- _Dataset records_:
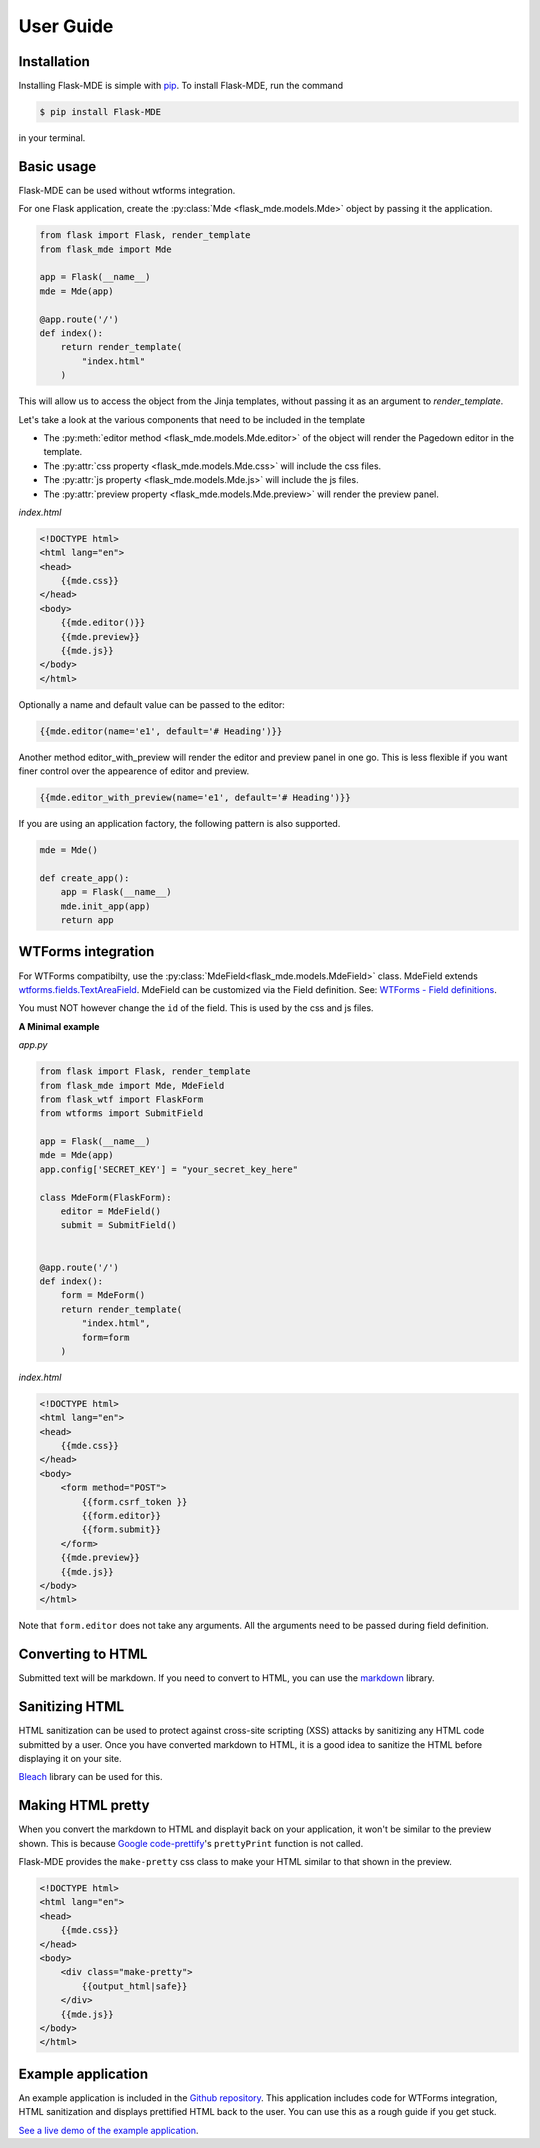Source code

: .. _User Guide:

User Guide
==========

.. _Installation:

Installation
############
Installing Flask-MDE is simple with `pip <https://pip.pypa.io/en/stable/>`_. To install Flask-MDE, 
run the command 

..  code-block:: text

    $ pip install Flask-MDE

in your terminal.

Basic usage
###########
Flask-MDE can be used without wtforms integration. 

For one Flask application, create the :py:class:`Mde <flask_mde.models.Mde>` object by passing it the application.

..  code-block:: python

    from flask import Flask, render_template
    from flask_mde import Mde

    app = Flask(__name__)
    mde = Mde(app)

    @app.route('/')
    def index():
        return render_template(
            "index.html"
        )

This will allow us to access the object from the Jinja templates, without passing it as
an argument to *render_template*. 

Let's take a look at the various components that need to be included in the template

* The :py:meth:`editor method <flask_mde.models.Mde.editor>` of the object will render the Pagedown editor in the template. 

* The :py:attr:`css property <flask_mde.models.Mde.css>` will include the css files.

* The :py:attr:`js property  <flask_mde.models.Mde.js>` will include the js files.

* The :py:attr:`preview property  <flask_mde.models.Mde.preview>` will render the preview panel.

*index.html*

..  code-block:: html

    <!DOCTYPE html>
    <html lang="en">
    <head>
        {{mde.css}}
    </head>
    <body>
        {{mde.editor()}}
        {{mde.preview}}
        {{mde.js}}
    </body>
    </html>

Optionally a name and default value can be passed to the editor:

..  code-block:: html

    {{mde.editor(name='e1', default='# Heading')}}

Another method editor_with_preview will render the editor and preview panel in one go. 
This is less flexible if you want finer control over the appearence of editor and preview.

..  code-block:: html

    {{mde.editor_with_preview(name='e1', default='# Heading')}}

If you are using an application factory, the following pattern is also supported.

..  code-block:: python

    mde = Mde()

    def create_app():
        app = Flask(__name__)
        mde.init_app(app)
        return app

WTForms integration
###################

For WTForms compatibilty, use the :py:class:`MdeField<flask_mde.models.MdeField>` class. MdeField extends 
`wtforms.fields.TextAreaField
<https://wtforms.readthedocs.io/en/stable/fields.html#wtforms.fields.TextAreaField>`_.
MdeField can be customized via the Field definition. 
See: `WTForms - Field definitions 
<https://wtforms.readthedocs.io/en/stable/fields.html#field-definitions>`_.

You must NOT however change the ``id`` of the field. This is used by the css and js files.

**A Minimal example**

*app.py*

..  code-block:: python

    from flask import Flask, render_template
    from flask_mde import Mde, MdeField
    from flask_wtf import FlaskForm
    from wtforms import SubmitField

    app = Flask(__name__)
    mde = Mde(app)
    app.config['SECRET_KEY'] = "your_secret_key_here"

    class MdeForm(FlaskForm):
        editor = MdeField()
        submit = SubmitField()


    @app.route('/')
    def index():
        form = MdeForm()
        return render_template(
            "index.html",
            form=form
        )

*index.html*

..  code-block:: html

    <!DOCTYPE html>
    <html lang="en">
    <head>
        {{mde.css}}
    </head>
    <body>
        <form method="POST">
            {{form.csrf_token }}
            {{form.editor}}
            {{form.submit}}
        </form>
        {{mde.preview}}
        {{mde.js}}
    </body>
    </html>

Note that ``form.editor`` does not take any arguments. 
All the arguments need to be passed during field definition.

Converting to HTML
##################

Submitted text will be markdown. If you need to convert to HTML, 
you can use the `markdown <https://pypi.org/project/Markdown/>`_ library. 

Sanitizing HTML
###############
HTML sanitization can be used to protect against cross-site scripting (XSS) attacks 
by sanitizing any HTML code submitted by a user.
Once you have converted markdown to HTML, it is a good idea to sanitize the HTML
before displaying it on your site.

`Bleach <https://pypi.org/project/bleach/>`_ library can be used for this.

Making HTML pretty
##################
When you convert the markdown to HTML and displayit back on your application, 
it won't be similar to the preview shown. This is because `Google code-prettify <https://github.com/google/code-prettify>`_'s 
``prettyPrint`` function is not called.

Flask-MDE provides the ``make-pretty`` css class to make your HTML similar to that shown in the preview.

..  code-block:: html

    <!DOCTYPE html>
    <html lang="en">
    <head>
        {{mde.css}}
    </head>
    <body>
        <div class="make-pretty">
            {{output_html|safe}}
        </div>
        {{mde.js}}
    </body>
    </html>

Example application
###################

An example application is included in the `Github repository <https://github.com/bittobennichan/Flask-MDE/tree/master/example_app>`_. 
This application includes code for WTForms integration, HTML sanitization and displays
prettified HTML back to the user. You can use this as a rough guide if you get stuck.

`See a live demo of the example application <https://markdowneditor.pythonanywhere.com/>`_.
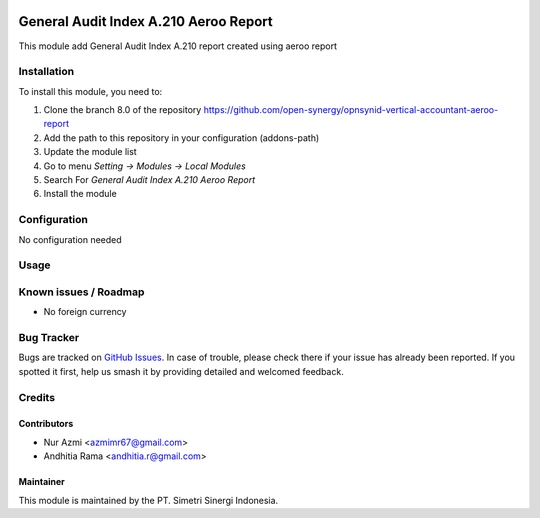 .. image:: https://img.shields.io/badge/licence-AGPL--3-blue.svg
   :target: http://www.gnu.org/licenses/agpl-3.0-standalone.html
   :alt: License: AGPL-3

======================================
General Audit Index A.210 Aeroo Report
======================================

This module add General Audit Index A.210 report created using aeroo report

Installation
============

To install this module, you need to:

1.  Clone the branch 8.0 of the repository https://github.com/open-synergy/opnsynid-vertical-accountant-aeroo-report
2.  Add the path to this repository in your configuration (addons-path)
3.  Update the module list
4.  Go to menu *Setting -> Modules -> Local Modules*
5.  Search For *General Audit Index A.210 Aeroo Report*
6.  Install the module

Configuration
=============

No configuration needed

Usage
=====


Known issues / Roadmap
======================

* No foreign currency

Bug Tracker
===========

Bugs are tracked on `GitHub Issues
<https://github.com/open-synergy/opnsynid-vertical-accountant-aeroo-report/issues>`_.
In case of trouble, please check there if your issue has already been reported.
If you spotted it first, help us smash it by providing detailed and welcomed feedback.

Credits
=======

Contributors
------------

* Nur Azmi <azmimr67@gmail.com>
* Andhitia Rama <andhitia.r@gmail.com>

Maintainer
----------

.. image:: https://simetri-sinergi.id/logo.png
   :alt: PT. Simetri Sinergi Indonesia
   :target: https://simetri-sinergi.id.com

This module is maintained by the PT. Simetri Sinergi Indonesia.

- _Task instructions_:
Write every entry out again exactly, dropping the pictures.

- _Answer to this problem_:
Source code

: .. _User Guide:

User Guide
==========

.. _Installation:

Installation
############
Installing Flask-MDE is simple with `pip <https://pip.pypa.io/en/stable/>`_. To install Flask-MDE, 
run the command 

..  code-block:: text

    $ pip install Flask-MDE

in your terminal.

Basic usage
###########
Flask-MDE can be used without wtforms integration. 

For one Flask application, create the :py:class:`Mde <flask_mde.models.Mde>` object by passing it the application.

..  code-block:: python

    from flask import Flask, render_template
    from flask_mde import Mde

    app = Flask(__name__)
    mde = Mde(app)

    @app.route('/')
    def index():
        return render_template(
            "index.html"
        )

This will allow us to access the object from the Jinja templates, without passing it as
an argument to *render_template*. 

Let's take a look at the various components that need to be included in the template

* The :py:meth:`editor method <flask_mde.models.Mde.editor>` of the object will render the Pagedown editor in the template. 

* The :py:attr:`css property <flask_mde.models.Mde.css>` will include the css files.

* The :py:attr:`js property  <flask_mde.models.Mde.js>` will include the js files.

* The :py:attr:`preview property  <flask_mde.models.Mde.preview>` will render the preview panel.

*index.html*

..  code-block:: html

    <!DOCTYPE html>
    <html lang="en">
    <head>
        {{mde.css}}
    </head>
    <body>
        {{mde.editor()}}
        {{mde.preview}}
        {{mde.js}}
    </body>
    </html>

Optionally a name and default value can be passed to the editor:

..  code-block:: html

    {{mde.editor(name='e1', default='# Heading')}}

Another method editor_with_preview will render the editor and preview panel in one go. 
This is less flexible if you want finer control over the appearence of editor and preview.

..  code-block:: html

    {{mde.editor_with_preview(name='e1', default='# Heading')}}

If you are using an application factory, the following pattern is also supported.

..  code-block:: python

    mde = Mde()

    def create_app():
        app = Flask(__name__)
        mde.init_app(app)
        return app

WTForms integration
###################

For WTForms compatibilty, use the :py:class:`MdeField<flask_mde.models.MdeField>` class. MdeField extends 
`wtforms.fields.TextAreaField
<https://wtforms.readthedocs.io/en/stable/fields.html#wtforms.fields.TextAreaField>`_.
MdeField can be customized via the Field definition. 
See: `WTForms - Field definitions 
<https://wtforms.readthedocs.io/en/stable/fields.html#field-definitions>`_.

You must NOT however change the ``id`` of the field. This is used by the css and js files.

**A Minimal example**

*app.py*

..  code-block:: python

    from flask import Flask, render_template
    from flask_mde import Mde, MdeField
    from flask_wtf import FlaskForm
    from wtforms import SubmitField

    app = Flask(__name__)
    mde = Mde(app)
    app.config['SECRET_KEY'] = "your_secret_key_here"

    class MdeForm(FlaskForm):
        editor = MdeField()
        submit = SubmitField()


    @app.route('/')
    def index():
        form = MdeForm()
        return render_template(
            "index.html",
            form=form
        )

*index.html*

..  code-block:: html

    <!DOCTYPE html>
    <html lang="en">
    <head>
        {{mde.css}}
    </head>
    <body>
        <form method="POST">
            {{form.csrf_token }}
            {{form.editor}}
            {{form.submit}}
        </form>
        {{mde.preview}}
        {{mde.js}}
    </body>
    </html>

Note that ``form.editor`` does not take any arguments. 
All the arguments need to be passed during field definition.

Converting to HTML
##################

Submitted text will be markdown. If you need to convert to HTML, 
you can use the `markdown <https://pypi.org/project/Markdown/>`_ library. 

Sanitizing HTML
###############
HTML sanitization can be used to protect against cross-site scripting (XSS) attacks 
by sanitizing any HTML code submitted by a user.
Once you have converted markdown to HTML, it is a good idea to sanitize the HTML
before displaying it on your site.

`Bleach <https://pypi.org/project/bleach/>`_ library can be used for this.

Making HTML pretty
##################
When you convert the markdown to HTML and displayit back on your application, 
it won't be similar to the preview shown. This is because `Google code-prettify <https://github.com/google/code-prettify>`_'s 
``prettyPrint`` function is not called.

Flask-MDE provides the ``make-pretty`` css class to make your HTML similar to that shown in the preview.

..  code-block:: html

    <!DOCTYPE html>
    <html lang="en">
    <head>
        {{mde.css}}
    </head>
    <body>
        <div class="make-pretty">
            {{output_html|safe}}
        </div>
        {{mde.js}}
    </body>
    </html>

Example application
###################

An example application is included in the `Github repository <https://github.com/bittobennichan/Flask-MDE/tree/master/example_app>`_. 
This application includes code for WTForms integration, HTML sanitization and displays
prettified HTML back to the user. You can use this as a rough guide if you get stuck.

`See a live demo of the example application <https://markdowneditor.pythonanywhere.com/>`_.
 .. image:: https://img.shields.io/badge/licence-AGPL--3-blue.svg
   :target: http://www.gnu.org/licenses/agpl-3.0-standalone.html
   :alt: License: AGPL-3

======================================
General Audit Index A.210 Aeroo Report
======================================

This module add General Audit Index A.210 report created using aeroo report

Installation
============

To install this module, you need to:

1.  Clone the branch 8.0 of the repository https://github.com/open-synergy/opnsynid-vertical-accountant-aeroo-report
2.  Add the path to this repository in your configuration (addons-path)
3.  Update the module list
4.  Go to menu *Setting -> Modules -> Local Modules*
5.  Search For *General Audit Index A.210 Aeroo Report*
6.  Install the module

Configuration
=============

No configuration needed

Usage
=====


Known issues / Roadmap
======================

* No foreign currency

Bug Tracker
===========

Bugs are tracked on `GitHub Issues
<https://github.com/open-synergy/opnsynid-vertical-accountant-aeroo-report/issues>`_.
In case of trouble, please check there if your issue has already been reported.
If you spotted it first, help us smash it by providing detailed and welcomed feedback.

Credits
=======

Contributors
------------

* Nur Azmi <azmimr67@gmail.com>
* Andhitia Rama <andhitia.r@gmail.com>

Maintainer
----------

.. image:: https://simetri-sinergi.id/logo.png
   :alt: PT. Simetri Sinergi Indonesia
   :target: https://simetri-sinergi.id.com

This module is maintained by the PT. Simetri Sinergi Indonesia.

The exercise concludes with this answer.